** PROBLEM REQUIREMENTS **
Please count the lines below that contain the string "value", with case mattering, and reply with only that number.

** ENTRIES SUPPLIED **

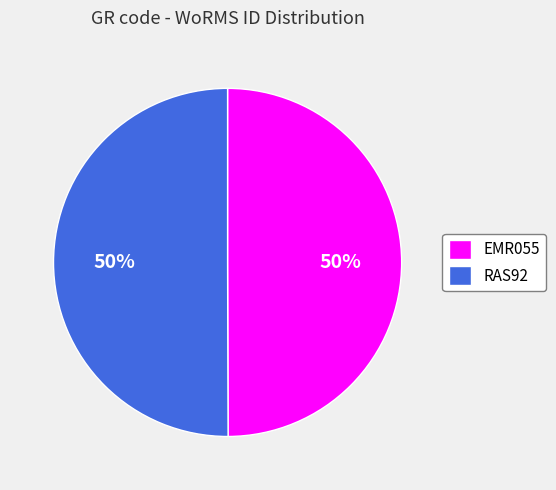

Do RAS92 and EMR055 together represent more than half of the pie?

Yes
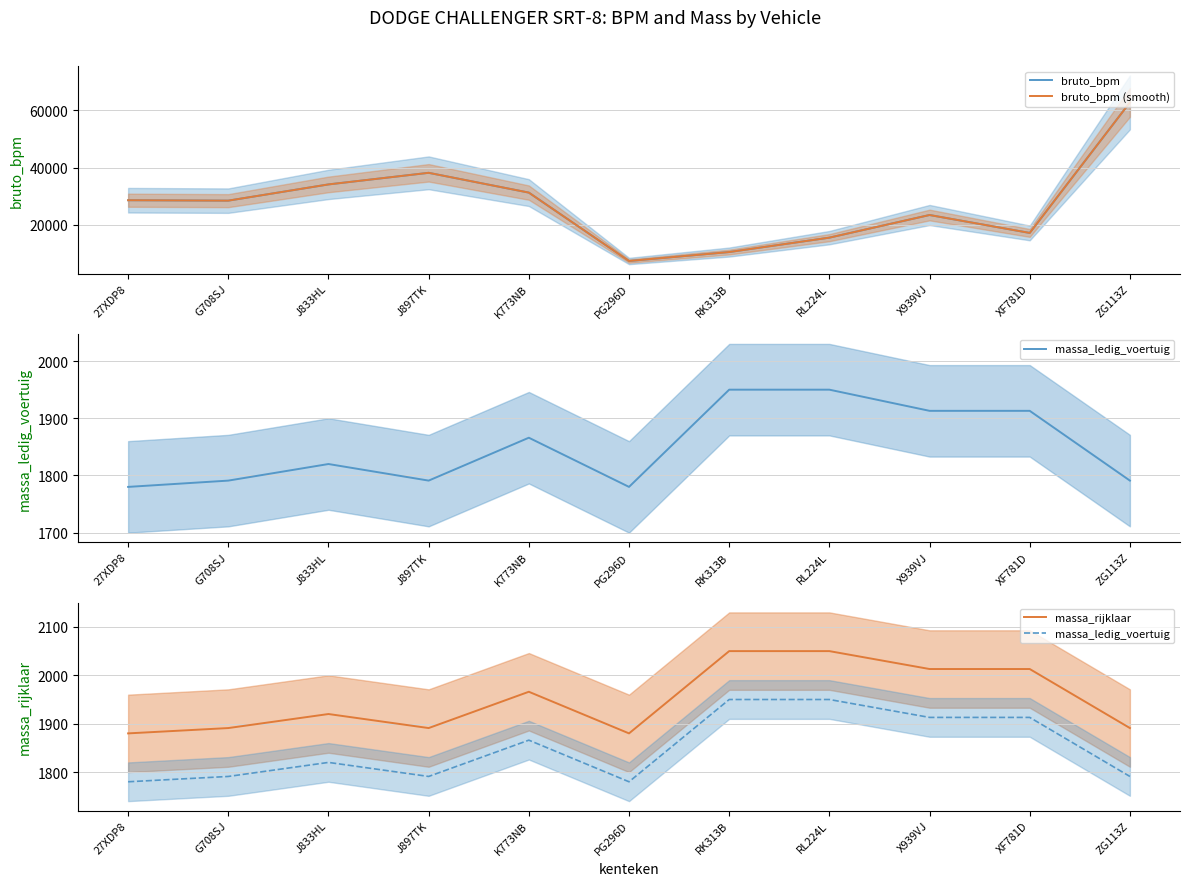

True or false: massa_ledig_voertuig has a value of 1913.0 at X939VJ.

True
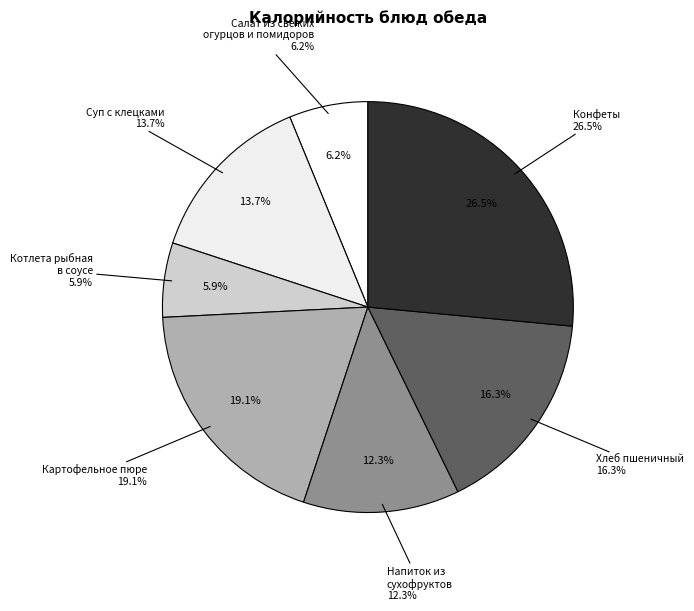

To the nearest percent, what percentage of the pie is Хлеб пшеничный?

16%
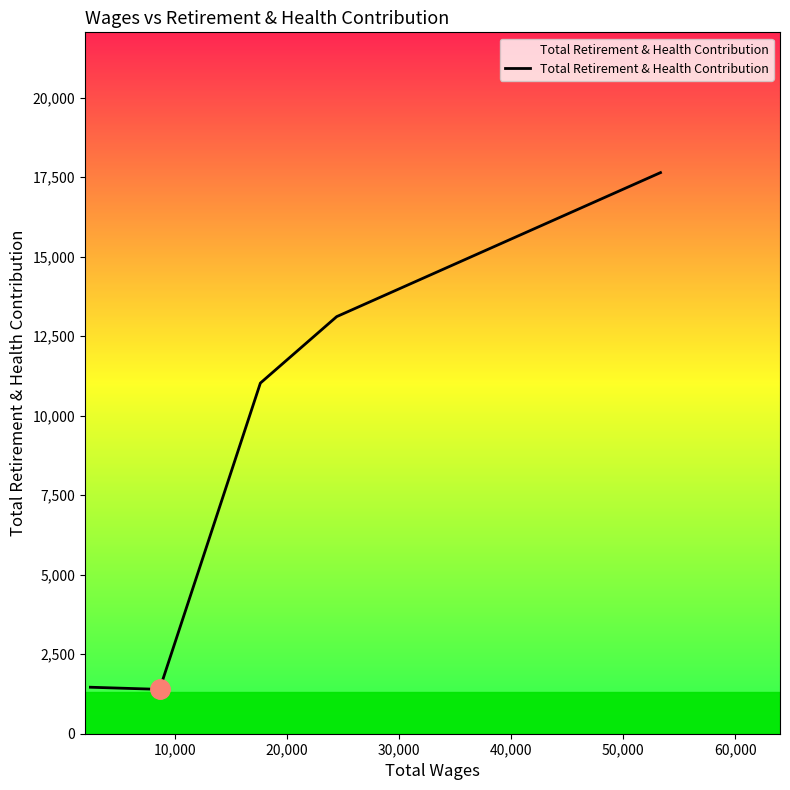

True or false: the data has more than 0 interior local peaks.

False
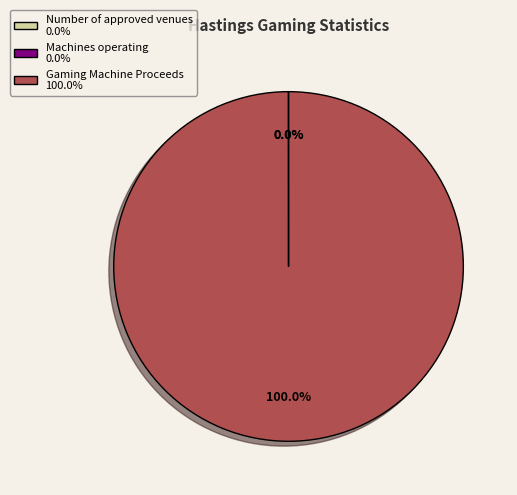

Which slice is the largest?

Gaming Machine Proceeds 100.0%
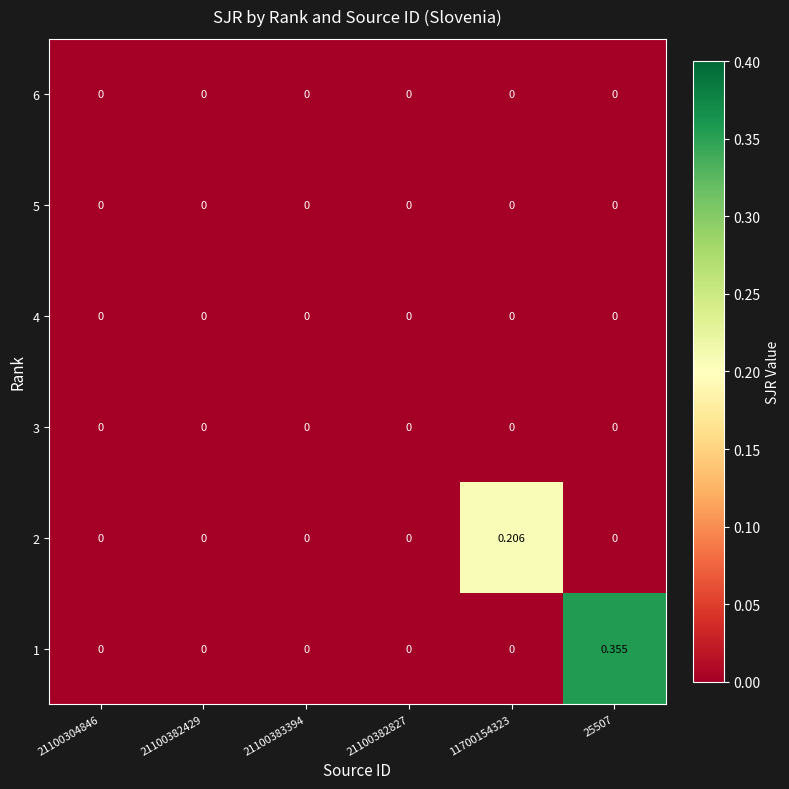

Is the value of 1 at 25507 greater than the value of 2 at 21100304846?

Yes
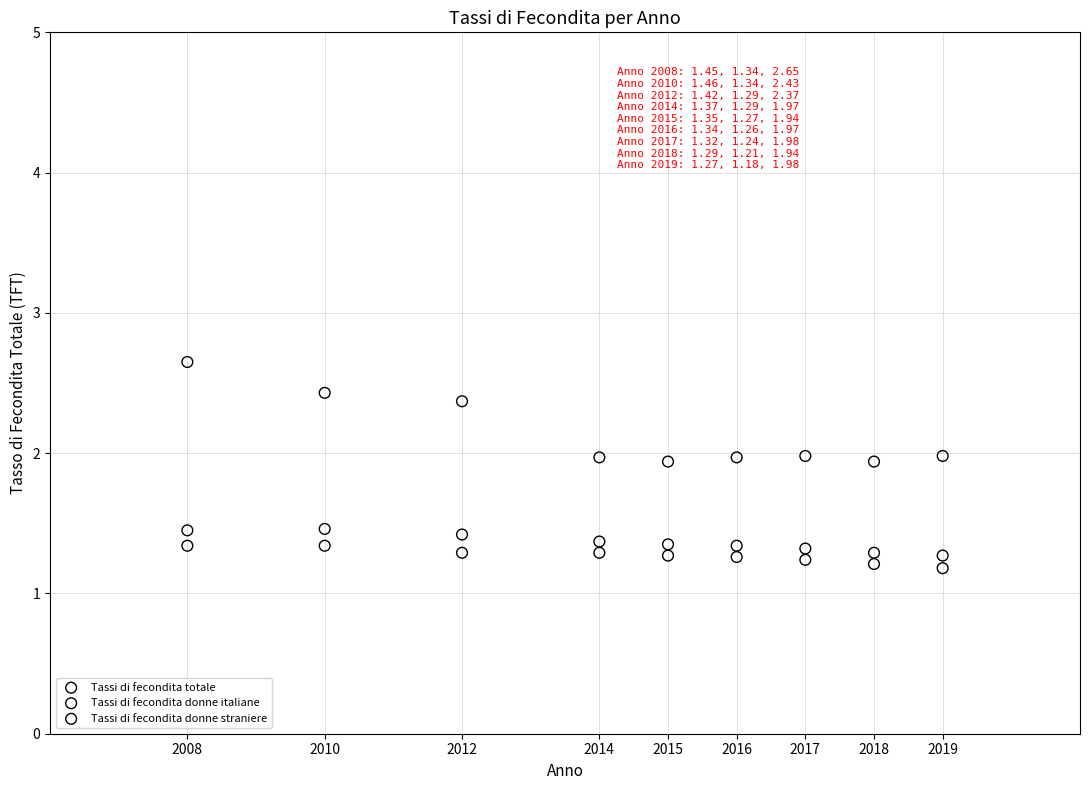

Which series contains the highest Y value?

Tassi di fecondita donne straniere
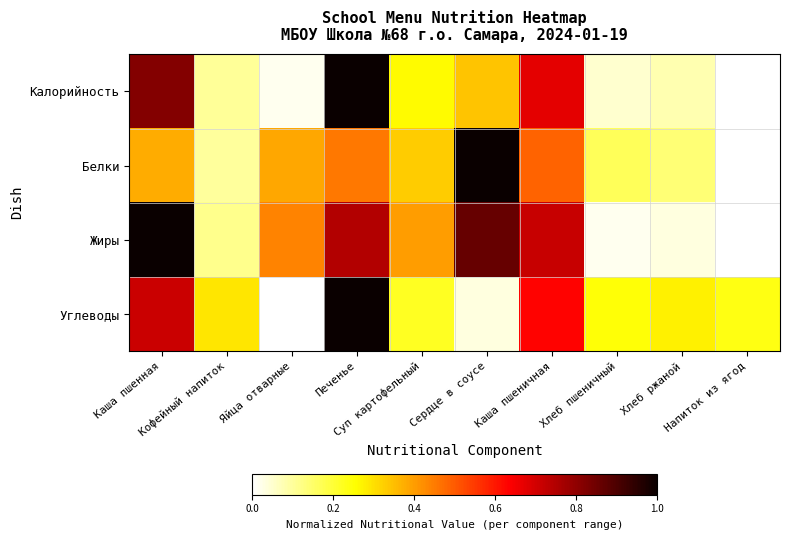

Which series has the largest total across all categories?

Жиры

** TASK RESULT **
3